:: Task directions ::
Word for word, set down every line of the entries below from the line with "Providence High School." to the line with "curious paws!", including both, and no other line.

-*-*-

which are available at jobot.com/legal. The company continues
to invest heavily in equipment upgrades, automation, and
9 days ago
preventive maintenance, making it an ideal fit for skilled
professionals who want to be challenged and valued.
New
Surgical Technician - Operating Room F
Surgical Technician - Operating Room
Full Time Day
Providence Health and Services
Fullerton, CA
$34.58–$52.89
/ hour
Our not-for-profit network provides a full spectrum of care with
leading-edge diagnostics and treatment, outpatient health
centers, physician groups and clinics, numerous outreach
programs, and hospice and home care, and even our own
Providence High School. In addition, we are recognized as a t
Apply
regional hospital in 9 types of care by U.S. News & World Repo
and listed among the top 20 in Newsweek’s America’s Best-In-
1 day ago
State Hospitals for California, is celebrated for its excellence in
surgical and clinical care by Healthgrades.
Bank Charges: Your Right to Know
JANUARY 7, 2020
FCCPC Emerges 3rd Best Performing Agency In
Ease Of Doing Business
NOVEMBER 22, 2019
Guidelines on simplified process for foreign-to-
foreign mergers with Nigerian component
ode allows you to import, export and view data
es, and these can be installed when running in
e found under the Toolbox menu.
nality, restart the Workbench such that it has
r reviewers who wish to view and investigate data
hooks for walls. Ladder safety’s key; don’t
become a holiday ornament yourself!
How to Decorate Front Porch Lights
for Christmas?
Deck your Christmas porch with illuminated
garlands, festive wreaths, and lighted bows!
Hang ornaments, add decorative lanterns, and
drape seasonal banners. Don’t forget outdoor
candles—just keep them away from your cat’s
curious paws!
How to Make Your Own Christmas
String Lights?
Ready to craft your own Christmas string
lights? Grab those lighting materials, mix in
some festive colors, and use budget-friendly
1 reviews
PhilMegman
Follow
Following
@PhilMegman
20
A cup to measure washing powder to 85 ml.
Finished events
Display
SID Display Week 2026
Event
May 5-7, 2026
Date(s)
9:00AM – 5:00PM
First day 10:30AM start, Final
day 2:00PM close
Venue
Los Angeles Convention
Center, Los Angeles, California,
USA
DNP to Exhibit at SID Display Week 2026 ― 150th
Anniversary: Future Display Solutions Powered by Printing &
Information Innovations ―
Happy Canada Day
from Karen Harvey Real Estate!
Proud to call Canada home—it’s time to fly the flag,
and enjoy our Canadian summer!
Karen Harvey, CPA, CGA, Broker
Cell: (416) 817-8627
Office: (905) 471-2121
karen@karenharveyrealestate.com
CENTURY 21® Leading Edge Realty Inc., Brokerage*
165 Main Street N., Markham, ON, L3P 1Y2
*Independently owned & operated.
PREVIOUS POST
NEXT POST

-*-*-

:: Solution for this problem ::
Providence High School. In addition, we are recognized as a t
Apply
regional hospital in 9 types of care by U.S. News & World Repo
and listed among the top 20 in Newsweek’s America’s Best-In-
1 day ago
State Hospitals for California, is celebrated for its excellence in
surgical and clinical care by Healthgrades.
Bank Charges: Your Right to Know
JANUARY 7, 2020
FCCPC Emerges 3rd Best Performing Agency In
Ease Of Doing Business
NOVEMBER 22, 2019
Guidelines on simplified process for foreign-to-
foreign mergers with Nigerian component
ode allows you to import, export and view data
es, and these can be installed when running in
e found under the Toolbox menu.
nality, restart the Workbench such that it has
r reviewers who wish to view and investigate data
hooks for walls. Ladder safety’s key; don’t
become a holiday ornament yourself!
How to Decorate Front Porch Lights
for Christmas?
Deck your Christmas porch with illuminated
garlands, festive wreaths, and lighted bows!
Hang ornaments, add decorative lanterns, and
drape seasonal banners. Don’t forget outdoor
candles—just keep them away from your cat’s
curious paws!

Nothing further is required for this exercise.